Genomic selection (GS): is a new approach for improving quantitative traits in large plant breeding populations that uses whole genome molecular markers (high density markers and high throughput genotyping). Genomic prediction combines marker data with phenotypic and pedigree data (when available) in an attempt to increase the accuracy of the prediction of breeding and genotypic values.
Training Population: also called candidate population or reference population that are both phenotyped and genotyped and can be used to predict the performance of related individuals that are only genotyped in related environment and management conditions.
Training Datasets: GS uses a training population of individuals with known phenotypes and marker data to build a model for the prediction of performance in a population of untested individuals based on marker data.
Prediction Populations: also called test or validation populations, which are genotyped but not phenotyped. Performance of individuals in the population are estimated based on marker effects in the training set.
Prediction Datasets: The predictor of an individual phenotype is the genomic estimated breeding value (GEBV) obtained as the sum of all corresponding marker effects of the individual.
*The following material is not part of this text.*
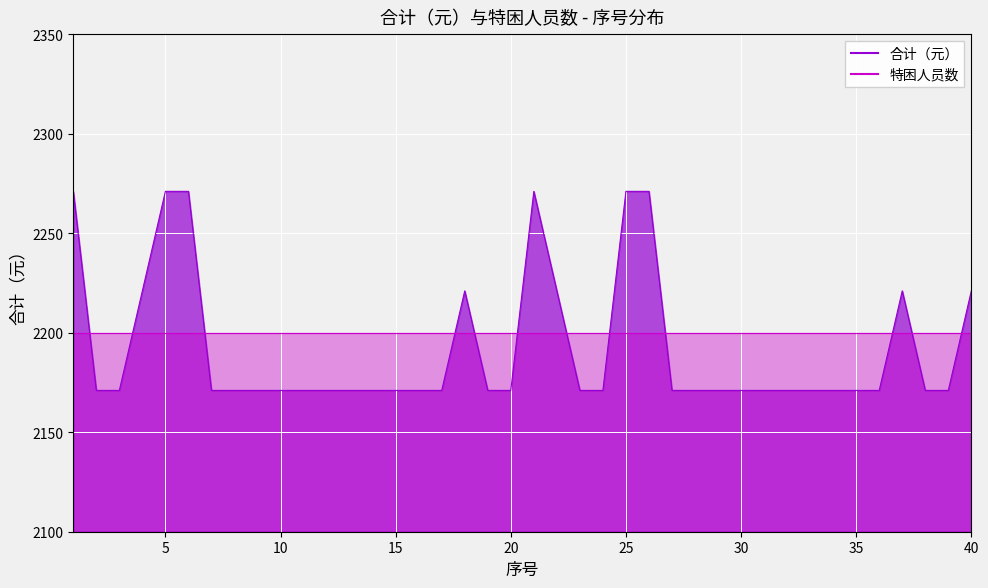

Between 5 and 30, which series saw the biggest shift?

合计（元）_line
Training model fitting: GS uses this marker data in two different ways: by using markers to model relationships between individuals or by estimating the effects of each marker on the trait of interest, some of which are presumed to be in linkage disequilibrium (LD) with relevant quantitative trait loci (QTL).
Prediction accuracies: are measured as correlations between the observed and predicted phenotypes using a cross validation method.
Cross validation: the cross validation method randomly partitions the genotypes into folds and isolates folds as target populations while omitting the target’s phenotypic data. The remaining folds of genotypes with their phenotypic data intact are used as the training dataset; this process is repeated for each fold.
BLUP: best linear unbiased prediction
GEBV: genomic estimated breeding values, GEBVs are used to rank and select genotypes, without phenotypic data, for the next generation of breeding.
The Bayesian methods address the problem of small number of observations (n) and a large number of parameters (p) to be estimated (n<<p) by restricting the size of the regression coefficients via shrinkage or regularization
COP: coefficient of parentage
BLUE: best linear unbiased estimator
PCA: principal component analysis
PEV: Prediction error variance
Input file for phenotypes: the phenotype file contain two columns are:
Input file for genotypes matrix, with sample names in the first row (unique and no duplicated sample names) and genotypic matrix in the table where marker names removed from the first column in the matrix: the genotype file which each column is a different sample name (alphanumeric values) with their genotypes data (real values) in its rows associated.